A casserole (French: diminutive of casse, from Provençal cassa “pan”) is a large, deep dish used both in the oven and as a serving vessel. The word is also used for the food cooked and served in such a vessel, with the cookware itself called a casserole dish or casserole pan. – Wikipedia
Growing up I often thought of a tian solely as a layered vegetable dish, much like the one served by the rat chef in the popular children’s movie Ratatouille, which technically was a tian more so than a ratatouille, because that is how my maman always made it. But tians can be made with anything – all vegetable, with meats, poultry, fish or anything else you want to cook and serve in it. I suppose casseroles are much the same, though whenever I hear the word casserole I want to start running. For me it conjures images of Campbell mushroom soup, crushed Saltines, frozen peas and canned tuna. Nowadays, I often compare Provencal tians to American casseroles; both are simple, homey dishes that enrich the soul and comfort when eaten.

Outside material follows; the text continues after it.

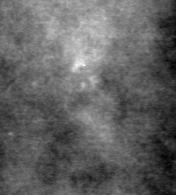
Region of interest cut from a scanned film mammogram (one marked finding); right breast; MLO view; BI-RADS breast density category 3 (scale 1–4).
- Finding: calcifications, morphology pleomorphic, distribution clustered; BI-RADS assessment category 4; subtlety rating 3 on a 1 (subtle) to 5 (obvious) scale; pathology result (as recorded, not read from the image): benign.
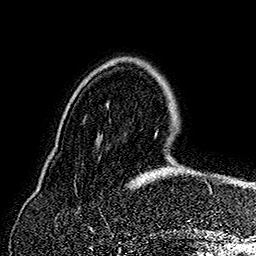
Breast MRI (dynamic contrast-enhanced), one axial slice; slice 44 of 160 in the series (ordered by position); cropped to one breast; dynamic contrast-enhanced series, time point 2 of 7 at this slice position (early post-contrast); 1.5 T; TE 2.8 ms, TR 5.4 ms; 256 × 256 image matrix, field of view 180 × 180 mm. Female patient.
Annotated regions visible in this slice (semi-automatically segmented with operator editing):
- enhancing-tissue mask used for the functional tumour volume (all voxels passing the contrast-enhancement thresholds inside the analysis volume; usually the tumour): bounding box (x1, y1, x2, y2) in pixels: (142, 133, 213, 194)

Interestingly, both words originate in Provence, and imply the same thing; the name applies both to the vessel and the dish you serve in it.
This is a great way to celebrate the end of your summer vegetable garden, and the near end of the Alaskan halibut season in one easy dish that is incredible to eat.
Halibut Tian with Tomatoes, Caramelized Onions and Just-Dug Potatoes
- 2 tablespoons butter
- 4 each large yukon gold potatoes
- 2 each sweet onions
- 1 tablespoon olive oil
- 1 sprig thyme
- 1 each small hot pepper
- 1 pound halibut
- 10 each plum tomatoes
- 10 each small yukon gold potatoes
- 1 cup saffron stock – see note
Butter a large earthen dish well.
Slice potatoes as thinly as possible. I use a mandolin, but you can do it by hand if you have a nice sharp knife and patience. Arrange two or three layers of potatoes on the bottom and season with salt and pepper.
Slice onions thinly and saute in oil with thyme and hot pepper. This should take only a few minutes to get the onions translucent and slightly browned.
Arrange over potato slices.
Slice you halibut thinly and arrange over onions. Season with salt and pepper.
Slice your tomatoes thinly and arrange over halibut.
Slice the small potatoes thinly and arrange over the tomatoes.
Pour saffron stock over and bake at 425 degrees for one hour.
I make saffron stock by infusing a generous pinch of saffron in chicken broth for twenty minutes.